Mas os jornalistas em Gaza não têm apenas de enfrentar a ameaça constante de morte causada pelos bombardeamentos israelitas, ao mesmo tempo que sofrem frequentemente de fome, sede e deslocações. Eles também enfrentam a repressão do próprio Hamas, que pressiona os jornalistas que criticam a organização ou cobrem protestos contra ela. Israel agravou esta terrível situação ao impedir a entrada de todos os jornalistas estrangeiros na Faixa de Gaza durante mais de um ano e meio – uma medida confirmada pelo Supremo Tribunal israelita que muitos jornalistas de todo o mundo condenaram como um rude golpe na liberdade de imprensa e um esforço deliberado para ocultar o que está a acontecer em Gaza.

Ao mesmo tempo, Israel tem detido e encarcerado sistematicamente jornalistas palestinianos, tanto de Gaza como da Cisjordânia, muitas vezes sem acusação, como forma de punição por reportagens críticas. Esta repressão acelerou durante a guerra, como se pode ver pela proibição de meios de comunicação social como a Al-Mayadeen e a Al-Jazeera de operarem em Israel.

Simultaneamente, o governo perseguiu a imprensa livre israelita: decidiu encerrar o organismo público de radiodifusão “Kan”, estrangulou financeiramente o diário liberal Haaretz e envidou esforços deliberados para enfraquecer meios de comunicação social há muito estabelecidos, ao mesmo tempo que financiou com fundos públicos novos meios de comunicação pró-governamentais, como o Canal 14. Para além disso, o governo impôs severas restrições à publicação das identidades dos soldados suspeitos de crimes de guerra, e o incitamento contínuo contra os jornalistas por parte de legisladores e figuras públicas ligadas ao governo de Netanyahu levou a vários ataques violentos contra repórteres.

E, no entanto, o golpe mais devastador para o jornalismo israelita não veio da censura governamental, mas da traição das redações à sua missão principal: informar o público da verdade sobre o que está a acontecer à sua volta. Jornalistas israelitas, mesmo aqueles que em tempos expressaram remorsos por não terem coberto o que se passava em Gaza em guerras anteriores, têm vindo a ocultar deliberadamente os hospitais bombardeados, as crianças esfomeadas e as valas comuns que o mundo vê diariamente.

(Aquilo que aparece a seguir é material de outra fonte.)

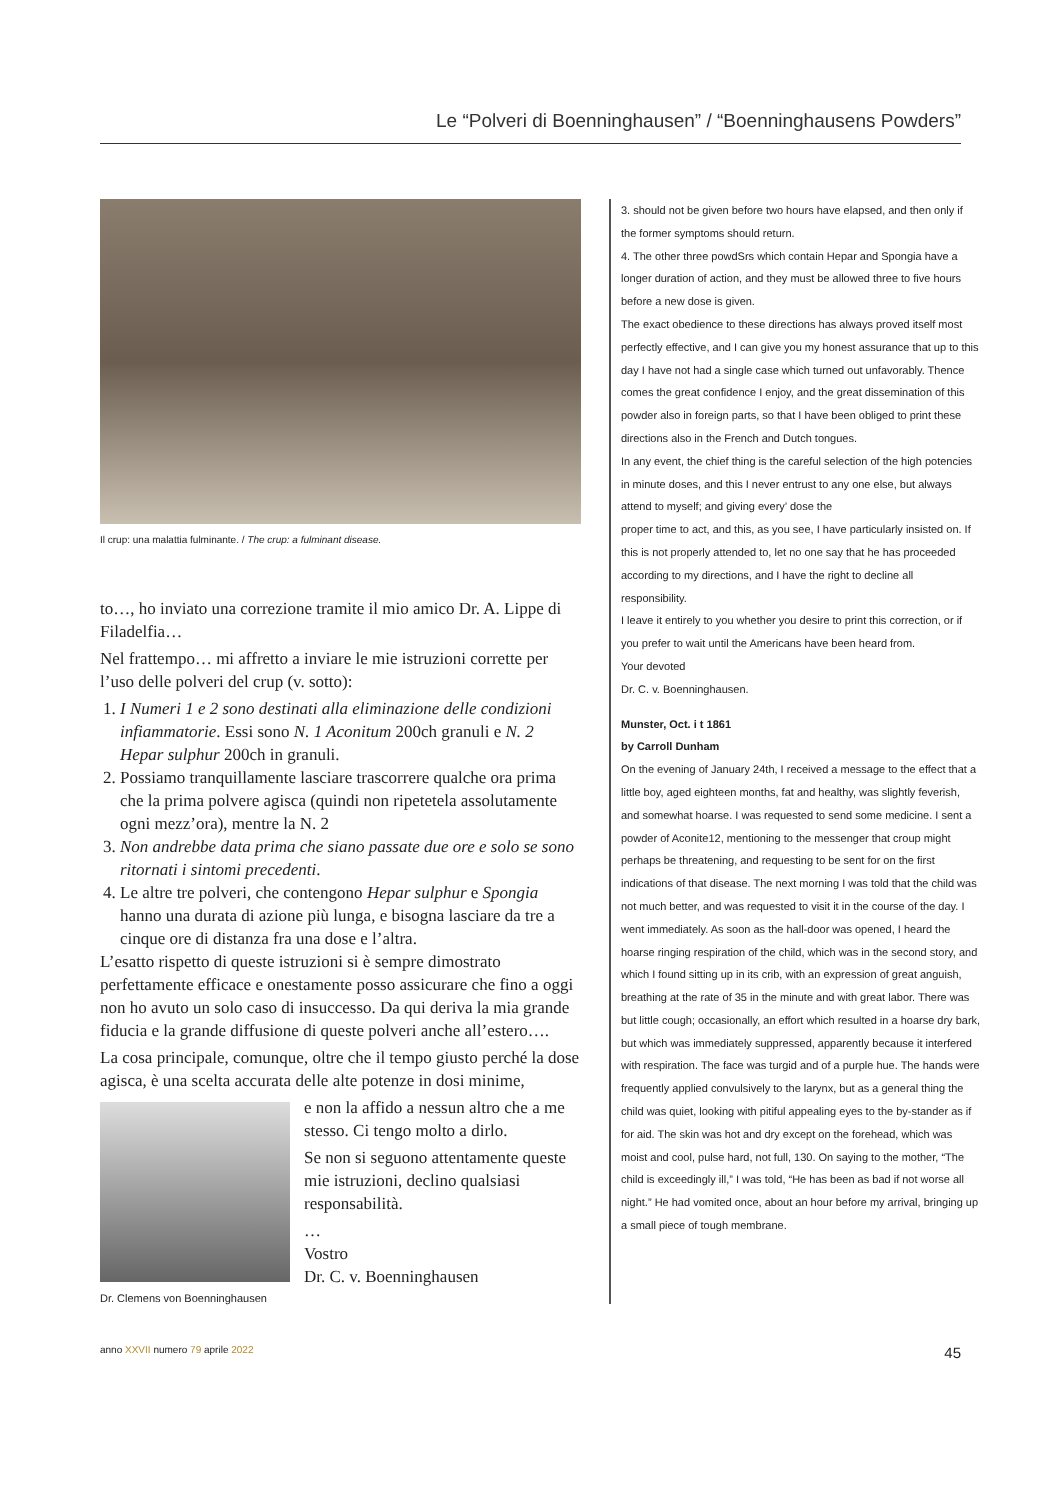Le “Polveri di Boenninghausen” / “Boenninghausens Powders”
Il crup: una malattia fulminante. / The crup: a fulminant disease.
to…, ho inviato una correzione tramite il mio amico Dr. A. Lippe di Filadelfia…
Nel frattempo… mi affretto a inviare le mie istruzioni corrette per l’uso delle polveri del crup (v. sotto):
1. I Numeri 1 e 2 sono destinati alla eliminazione delle condizioni infiammatorie. Essi sono N. 1 Aconitum 200ch granuli e N. 2 Hepar sulphur 200ch in granuli.
2. Possiamo tranquillamente lasciare trascorrere qualche ora prima che la prima polvere agisca (quindi non ripetetela assolutamente ogni mezz’ora), mentre la N. 2
3. Non andrebbe data prima che siano passate due ore e solo se sono ritornati i sintomi precedenti.
4. Le altre tre polveri, che contengono Hepar sulphur e Spongia hanno una durata di azione più lunga, e bisogna lasciare da tre a cinque ore di distanza fra una dose e l’altra.
L’esatto rispetto di queste istruzioni si è sempre dimostrato perfettamente efficace e onestamente posso assicurare che fino a oggi non ho avuto un solo caso di insuccesso. Da qui deriva la mia grande fiducia e la grande diffusione di queste polveri anche all’estero….
La cosa principale, comunque, oltre che il tempo giusto perché la dose agisca, è una scelta accurata delle alte potenze in dosi minime,
e non la affido a nessun altro che a me stesso. Ci tengo molto a dirlo.
Se non si seguono attentamente queste mie istruzioni, declino qualsiasi responsabilità.
…
Vostro
Dr. C. v. Boenninghausen
Dr. Clemens von Boenninghausen
3. should not be given before two hours have elapsed, and then only if the former symptoms should return.
4. The other three powdSrs which contain Hepar and Spongia have a longer duration of action, and they must be allowed three to five hours before a new dose is given.
The exact obedience to these directions has always proved itself most perfectly effective, and I can give you my honest assurance that up to this day I have not had a single case which turned out unfavorably. Thence comes the great confidence I enjoy, and the great dissemination of this powder also in foreign parts, so that I have been obliged to print these directions also in the French and Dutch tongues.
In any event, the chief thing is the careful selection of the high potencies in minute doses, and this I never entrust to any one else, but always attend to myself; and giving every’ dose the
proper time to act, and this, as you see, I have particularly insisted on. If this is not properly attended to, let no one say that he has proceeded according to my directions, and I have the right to decline all responsibility.
I leave it entirely to you whether you desire to print this correction, or if you prefer to wait until the Americans have been heard from.
Your devoted
Dr. C. v. Boenninghausen.
Munster, Oct. i t 1861
by Carroll Dunham
On the evening of January 24th, I received a message to the effect that a little boy, aged eighteen months, fat and healthy, was slightly feverish, and somewhat hoarse. I was requested to send some medicine. I sent a powder of Aconite12, mentioning to the messenger that croup might perhaps be threatening, and requesting to be sent for on the first indications of that disease. The next morning I was told that the child was not much better, and was requested to visit it in the course of the day. I went immediately. As soon as the hall-door was opened, I heard the hoarse ringing respiration of the child, which was in the second story, and which I found sitting up in its crib, with an expression of great anguish, breathing at the rate of 35 in the minute and with great labor. There was but little cough; occasionally, an effort which resulted in a hoarse dry bark, but which was immediately suppressed, apparently because it interfered with respiration. The face was turgid and of a purple hue. The hands were frequently applied convulsively to the larynx, but as a general thing the child was quiet, looking with pitiful appealing eyes to the by-stander as if for aid. The skin was hot and dry except on the forehead, which was moist and cool, pulse hard, not full, 130. On saying to the mother, “The child is exceedingly ill,” I was told, “He has been as bad if not worse all night.” He had vomited once, about an hour before my arrival, bringing up a small piece of tough membrane.
anno XXVII numero 79 aprile 2022 45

Em vez de testemunharem a verdade da guerra, ou de amplificarem as vozes dos jornalistas baseados em Gaza (e muito menos de mostrarem solidariedade para com os colegas visados pelo exército do seu Estado), a maioria dos jornalistas israelitas alistou-se no esforço de propaganda da guerra – ao ponto de se juntarem às tropas de combate e de participarem ativamente na demolição de edifícios – e de publicarem livremente apelos diretos ao genocídio, à fome e a outros crimes de guerra. Isto não é coação, é cumplicidade. Não foi o censor que apagou os horrores de Gaza dos ecrãs israelitas – foram os jornalistas e os editores.


Haggai Matar é um jornalista israelita premiado e ativista político, e é o diretor executivo da revista +972.

Texto publicado originalmente no +972.